9  Such a Fun Age by Kiley Reid (Bloomsbury Circus, $33)

“In a reflecting blue hallway of glass and water, Emira and Briar walked beneath angelfish and guppies, eels and bottom-feeding sharks. Briar stood at one side and tapped the glass lightly with her hands, her little fingers in front of neon algae and rocks.

“Mira, yes yes yes.”

Emira bent down next to her.

“Hey, you. Pickle-head,” she said. “Hey, I love you.”

Briar laughed from her nose – it almost seemed as if she were trying to blow something out of it – and she put her cheek on Emira’s shoulder. Just then, the lights went off in their end of the aquarium to signal that closing time was near. Briar screamed out, “Mira, I can’t find me!” Emira held her closer and said, “I still see you.””

10 Eleanor Oliphant is Completely Fine by Gail Honeyman (Harper Collins, $25)

For uplifting, see also Charlotte Wood’s The Weekend, featuring this perfectly-written scene of an awkward encounter outside a restaurant: “A sort of flapping took place – Wendy thought of geese landing in water – as the two parties met. Wendy and Jude’s bodies kept travelling, hoping to carry Adele along in their current, let her call goodbye over her shoulder, retain her dignity. But no.”

WELLINGTON

1  The Absolute Book by Elizabeth Knox (Victoria University Press, $35)

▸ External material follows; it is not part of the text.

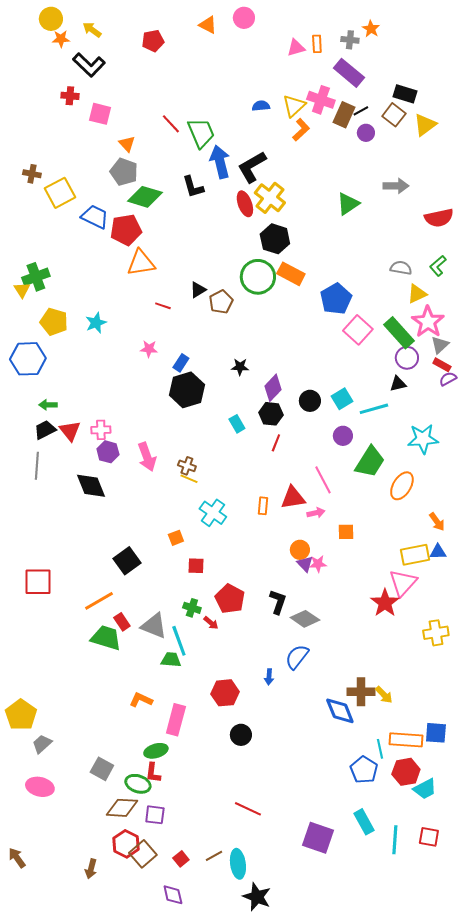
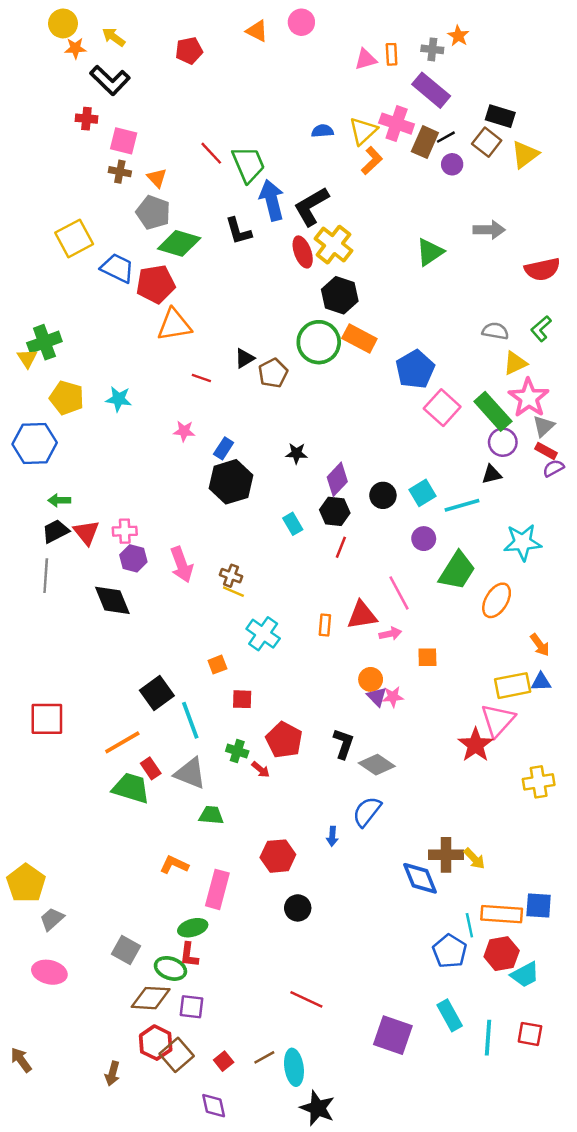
brown cross: (32, 174) -> (120, 172), moved
cyan star: (96, 323) -> (119, 399), turned 30
cyan line: (179, 641) -> (190, 720), moved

2  Te Tiriti o Waitangi / The Treaty of Waitangi by Toby Morris, Ross Calman and Mark Derby (Lift Education, $20)

Special release: the whole glorious thing is available free, right here.

3  Head Girl by Freya Daly Sadgrove (Victoria University Press, $25)

Freya’s favourite poem in this collection is TURDUCKEN, once again available free, right here.

4  Girl, Woman, Other by Bernadine Evaristo (Penguin Books, $40)

Winner of the 2019 Booker Prize.

5  All Who Live on Islands by Rose Lu (Victoria University Press, $30)

6  2000ft Above Worry Level by Eamonn Marra (Victoria University Press, $30)

An essay from Eamonn is incoming, also a review (not by Eamonn).

7  Three Women by Lisa Taddeo (Bloomsbury, $35)

“Sometimes there’s nothing better on earth than someone asking you a question.”

8  We Are Here: An Atlas of Aotearoa by Chris McDowall & Tim Denee (Massey University Press, $70)

Nominated in the illustrated non-fiction category of the Ockham New Zealand Book Awards. Should at least make the shortlist.

9  Grown Ups by Marian Keyes (Michael Joseph, $37)

Magical, insightful, funny as hell, maybe her best.

10 The Boy, the Mole, the Fox & the Horse by Charles Mackesy (Ebury Press, $40)

“Nothing beats kindness,” said the horse. “It sits quietly beyond all things.”